Ingredients

The following ingredients have 8 Servings
  • 6 lamb shanks
  • 300 grams prunes
  • flour enough to dust the lamb shanks
  • 4 large shallots chopped very fine
  • 2 large carrots chopped very fine
  • 3 tablespoons Olive oil
  • 1 cup Dry white wine
  • 2 tablespoons minced ginger use the jarred stuff in oil
  • 2 teaspoons Cinnamon generous
  • 2 teaspoons Cumin generous
  • 2 teaspoons ground coriander generous
  • 1/4 teaspoon saffron threads
  • 1 teaspoon Black pepper
  • 4 cups lamb stock use chicken if you can't find or make lamb stock
  • 1 cup pearl barley or whole grain rice

Instruction

  • Turn slow cooker to high. Dust lamb shanks with flour and stand up with bone ends facing up. Place prunes in among the lamb shanks while you are preparing the vegetables and stock mix. Saute shallots and carrots in olive oil. I use the small food processor to chop the vegetables really small.

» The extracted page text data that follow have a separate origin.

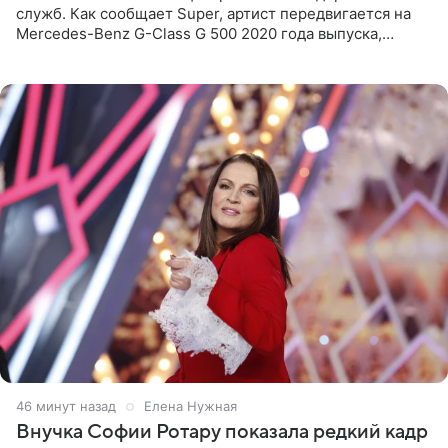
служб. Как сообщает Super, артист передвигается на
Mercedes-Benz G-Class G 500 2020 года выпуска,
стоимость которого оценивается в 15–20 миллионов
рублей.
46 минут назад
Елена Нужная
Внучка Софии Ротару показала редкий кадр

Once the shallots are transparent add the spices, stirring to coat the vegetables. Add the white wine. Cook off the alcohol. Add the stock and bring to a simmer. Pour over lamb shanks and prunes in the slow cooker. Cook for about 6 hours, on medium or low depending on your slow cooker. Adjust amount of liquid as necessary. Add the pearl barley or rice about 90 minutes before you want to eat. I like to turn off the slow cooker for about 30 minutes to let it cool to eating temperature. I serve in individual giant Yorkshire puddings but is equally good with mashed potatoes or just a green salad.